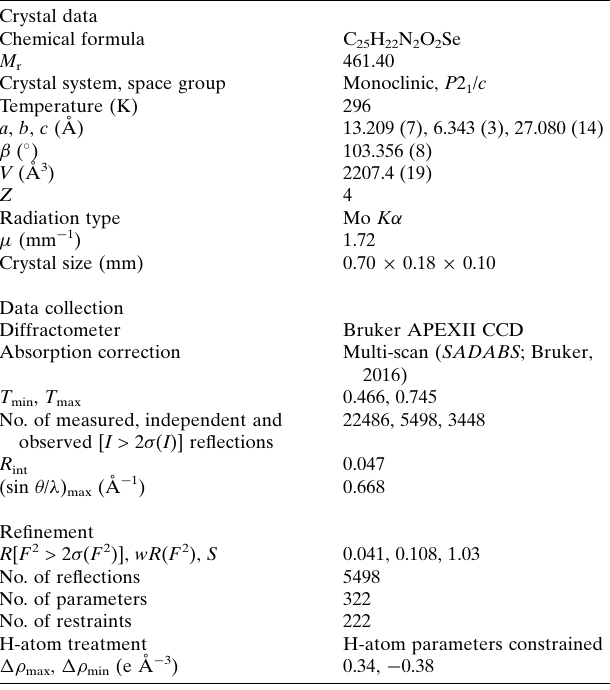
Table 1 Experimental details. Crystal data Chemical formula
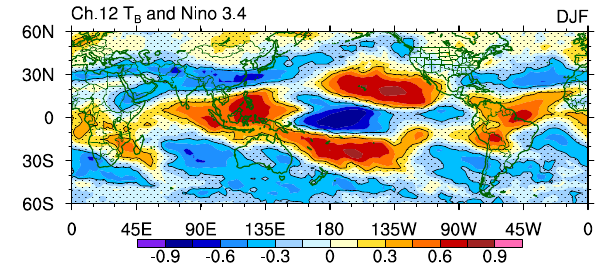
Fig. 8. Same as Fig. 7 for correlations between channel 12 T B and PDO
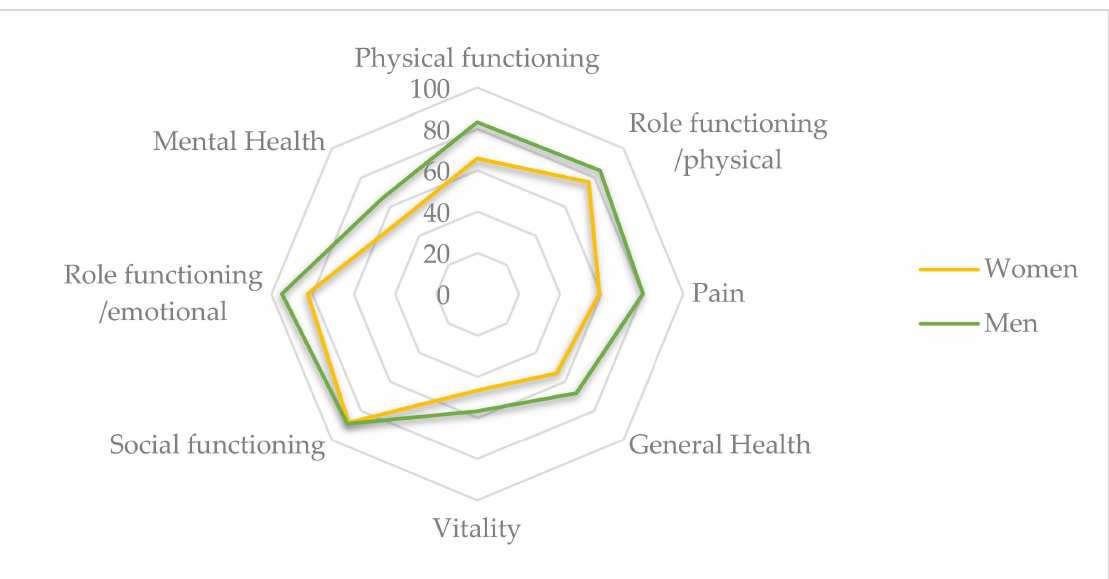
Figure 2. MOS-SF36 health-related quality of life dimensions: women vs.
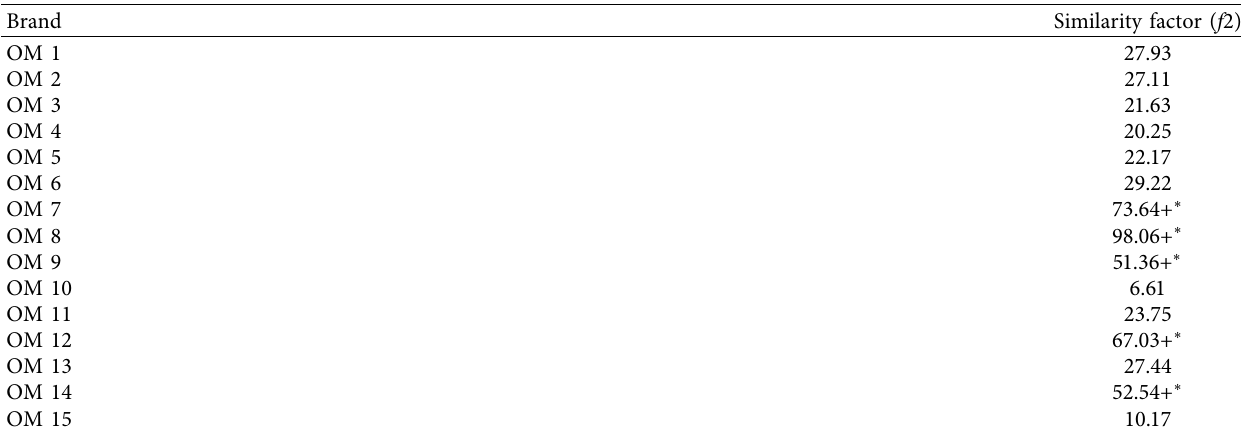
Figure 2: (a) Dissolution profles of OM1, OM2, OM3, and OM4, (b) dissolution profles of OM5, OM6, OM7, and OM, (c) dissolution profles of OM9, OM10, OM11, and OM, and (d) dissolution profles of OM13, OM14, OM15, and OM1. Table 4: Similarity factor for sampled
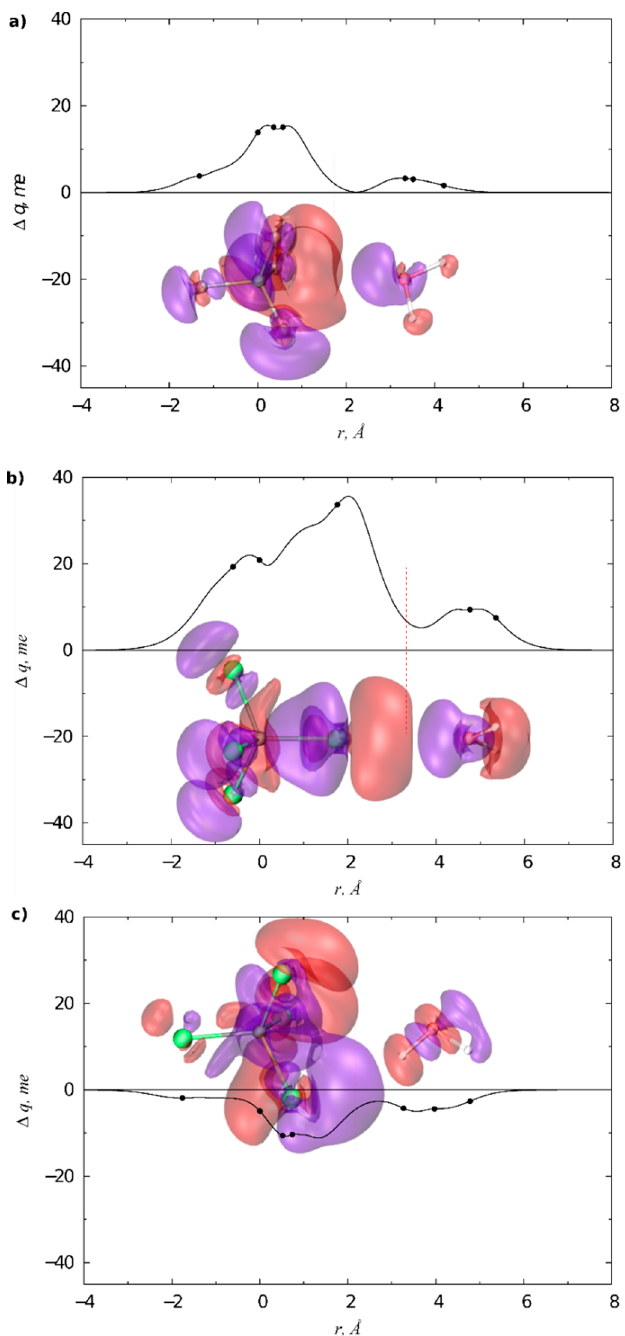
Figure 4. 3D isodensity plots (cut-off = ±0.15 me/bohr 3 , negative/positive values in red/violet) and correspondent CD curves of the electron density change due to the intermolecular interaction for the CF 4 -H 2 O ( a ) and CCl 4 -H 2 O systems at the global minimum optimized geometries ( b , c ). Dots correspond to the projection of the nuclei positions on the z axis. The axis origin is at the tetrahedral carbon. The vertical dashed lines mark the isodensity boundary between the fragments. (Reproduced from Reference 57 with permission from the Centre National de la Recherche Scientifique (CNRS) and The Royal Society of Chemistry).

---------------

→ What is required
Transcribe each record above exactly, leaving every picture out of the copy.

→ Exercise response
Table 1 Experimental details. Crystal data Chemical formula
Fig. 8. Same as Fig. 7 for correlations between channel 12 T B and PDO
Figure 2. MOS-SF36 health-related quality of life dimensions: women vs.
Figure 2: (a) Dissolution profles of OM1, OM2, OM3, and OM4, (b) dissolution profles of OM5, OM6, OM7, and OM, (c) dissolution profles of OM9, OM10, OM11, and OM, and (d) dissolution profles of OM13, OM14, OM15, and OM1. Table 4: Similarity factor for sampled
Figure 4. 3D isodensity plots (cut-off = ±0.15 me/bohr 3 , negative/positive values in red/violet) and correspondent CD curves of the electron density change due to the intermolecular interaction for the CF 4 -H 2 O ( a ) and CCl 4 -H 2 O systems at the global minimum optimized geometries ( b , c ). Dots correspond to the projection of the nuclei positions on the z axis. The axis origin is at the tetrahedral carbon. The vertical dashed lines mark the isodensity boundary between the fragments. (Reproduced from Reference 57 with permission from the Centre National de la Recherche Scientifique (CNRS) and The Royal Society of Chemistry).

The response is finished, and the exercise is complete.